Virilio tem razão em afirmar que em cada área da vida contemporânea está o horizonte da guerra. É exatamente assim com as chuvas que atingem o Rio Grande do Sul neste momento. A começar pelo lugar onde as autoridades organizam seus esforços para diminuir os efeitos dos temporais, chamados de “bunker”. A guerra não é apenas feita de fortificações, bases submarinas, há outros pontos de referência. Diz Virilio: “A natureza totalitária da guerra [é] no espaço e no mito”. O espaço é o geográfico, o Guaíba, a Lagoa dos Patos, a fronteira lacustre de Porto Alegre. O mito é a política, a ideia de que nossos governantes são heróis pelo esforço que fazem para a proteção dos cidadãos e que “não é hora de apontar os culpados”, como dizem inúmeras autoridades. Thiago Amparo, em seu artigo “No RS, é hora de apontar o dedo” (FSP, 8/5/2024), enumera os culpados: o prefeito de Porto Alegre que destinou zero real em 2023 para prevenção contra enchentes, recusou a contratação de 443 funcionários para o Departamento Municipal de Água e Esgotos que, desde o ano passado foi cortado pela metade; o governador do Estado, pelo atraso de três dias na comunicação sobre a tragédia iminente, pela desfiguração da lei ambiental do estado, pela criação do perverso auto licenciamento ambiental privado e pela autorização de barragens em áreas de preservação; e o atual presidente do país, por não ter liberado o Sistema de Alerta de Desastres e não defender a redução da exploração de combustíveis fósseis. Todos têm sua digital marcada no desastre.
A narrativa que quer desqualificar o projeto de proteção da cidade é mais do artifício denunciado por David Michaels em O triunfo da dúvida (Editora Elefante, 2024). Se nos Estados Unidos, eram as corporações privadas que usavam de estratagemas para postergar avaliações, julgamentos e responsabilizações por parte do Estado dos danos de seus produtos com a contratação de consultorias especializadas, aqui é o município que adota esta estratégia de defesa e postergação de seu julgamento público: o Ministério Público do Rio Grande do Sul já anunciou que irá investigar as causas e consequências da enchente, o que ligou o sinal de alerta nas autoridades. Ligia e Décio Botta, casal que acompanhou de perto a construção do Sistema de Proteção contra as Cheias é categórico: “o estudo era muito valorizado. Ele previa até um episódio parecido ocorreria entre 80 e 100 anos”, diz Ligia Botta. O estudo era de 1966 e tinha especialistas alemães. Entendo que acertou precisamente na projeção da altura do muro e o tempo para uma nova enchente. Segundo o casal, as obras foram muito bem construídas e bem distribuídas levando em consideração as necessidades e a topografia de cada área mas foi “essa falta de manutenção acabou resultando no retorno da água. Com a manutenção a história poderia ter sido diferente” (Correio do Povo, 11/5/2024)

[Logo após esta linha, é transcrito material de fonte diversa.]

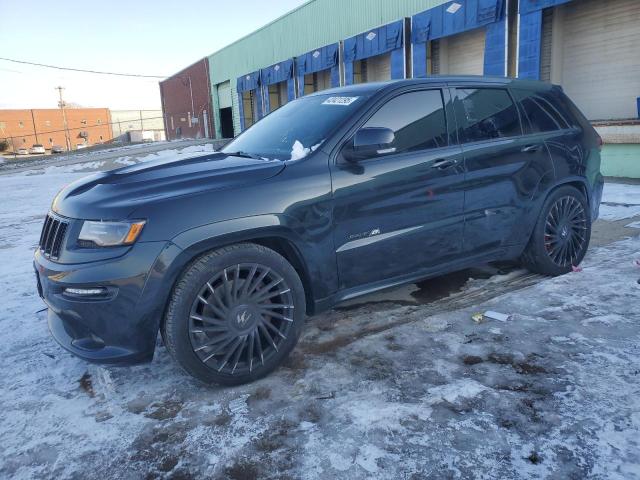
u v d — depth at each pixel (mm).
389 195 3211
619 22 10836
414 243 3389
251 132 4066
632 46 10711
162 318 2684
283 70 26219
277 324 2951
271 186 2838
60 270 2586
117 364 2621
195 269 2635
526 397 2568
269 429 2436
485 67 13531
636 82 10773
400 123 3369
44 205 10891
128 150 31953
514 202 3891
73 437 2453
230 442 2354
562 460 2104
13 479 2178
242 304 2764
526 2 11844
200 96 41219
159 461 2252
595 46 11367
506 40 12781
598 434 2250
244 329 2785
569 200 4285
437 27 15086
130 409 2676
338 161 3080
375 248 3213
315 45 23000
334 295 3150
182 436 2420
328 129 3191
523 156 3918
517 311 3648
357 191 3086
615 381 2662
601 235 5594
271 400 2688
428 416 2455
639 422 2314
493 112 3893
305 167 2977
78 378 3043
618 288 3943
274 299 2949
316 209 2947
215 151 3943
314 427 2428
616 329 3256
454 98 3672
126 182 2867
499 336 3268
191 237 2592
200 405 2680
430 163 3387
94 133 92875
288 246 2965
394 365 2979
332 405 2602
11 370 3158
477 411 2473
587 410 2426
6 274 5355
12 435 2488
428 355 3076
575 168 4285
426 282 4391
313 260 2980
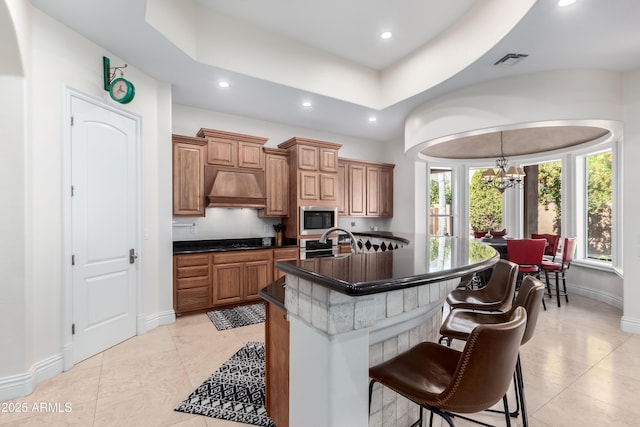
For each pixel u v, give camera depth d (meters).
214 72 3.23
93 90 2.71
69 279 2.51
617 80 3.16
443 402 1.00
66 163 2.49
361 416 1.09
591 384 2.27
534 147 4.89
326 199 4.98
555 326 3.44
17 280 2.12
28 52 2.16
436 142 4.06
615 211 4.18
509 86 3.25
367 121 4.96
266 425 1.83
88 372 2.44
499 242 4.63
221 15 3.14
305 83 3.68
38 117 2.29
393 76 4.12
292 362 1.28
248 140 4.47
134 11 2.31
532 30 2.45
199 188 4.04
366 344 1.10
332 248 5.00
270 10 3.07
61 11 2.31
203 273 3.86
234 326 3.45
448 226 6.31
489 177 5.03
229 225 4.66
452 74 3.25
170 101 3.52
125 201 3.06
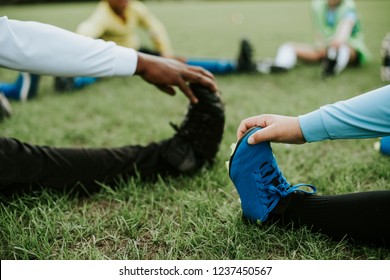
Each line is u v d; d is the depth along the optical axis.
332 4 4.58
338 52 3.97
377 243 1.24
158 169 1.74
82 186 1.62
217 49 6.04
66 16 12.80
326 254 1.27
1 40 1.34
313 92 3.29
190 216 1.46
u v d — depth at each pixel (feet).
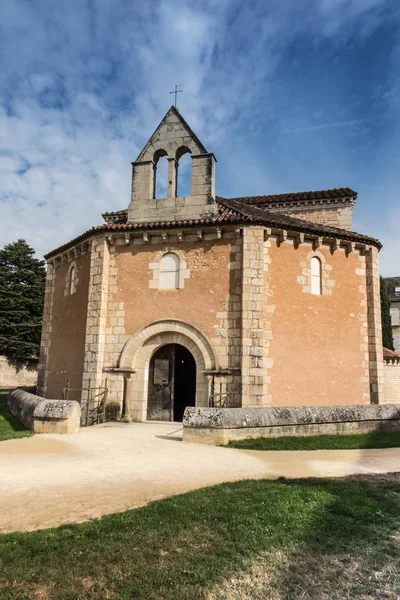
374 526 18.51
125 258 51.49
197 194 51.31
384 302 105.19
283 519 18.70
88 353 49.42
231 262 47.91
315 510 19.89
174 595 13.00
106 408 48.34
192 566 14.65
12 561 14.51
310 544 16.62
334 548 16.40
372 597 13.32
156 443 35.01
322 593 13.46
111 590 13.25
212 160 51.98
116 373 48.85
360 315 53.47
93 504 20.03
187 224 48.39
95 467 26.81
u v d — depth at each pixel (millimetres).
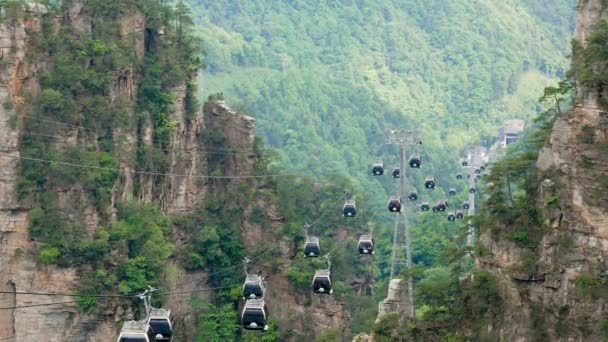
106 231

Hoje agentes de estado e sociedade civil fazem hoje o maior trabalho de salvamento imaginado no país. E fazem da melhor forma que podem, mas é preciso aprender com a tragédia enquanto ela ocorre. As condições que agudizaram a enchente foram produzidas porque não foram respeitados os alertas de estudiosos, os pareceres técnicos e as manifestações de servidores. Se não devemos apontar responsáveis agora, pois o objetivo é salvar as vítimas, uma vez passado a crise e iniciados os trabalhos de recuperação, será preciso refletir sobre as consequências das políticas neoliberais porque elas fazem parte integrante da tragédia e reconhecer que os mesmos atores que, de forma indireta, colaboraram para agudizar a catástrofe que se abateu no estado, foram os mesmos que organizaram o salvamento da população. Eles deverão fazer seu mea-culpa: cederam aos interesses do agronegócio e do capital imobiliário, facilitaram o afrouxamento do ordenamento legal, desprotegeram o mundo humano e natural e seguiram à risca o mote que diz “precarizar para privatizar”.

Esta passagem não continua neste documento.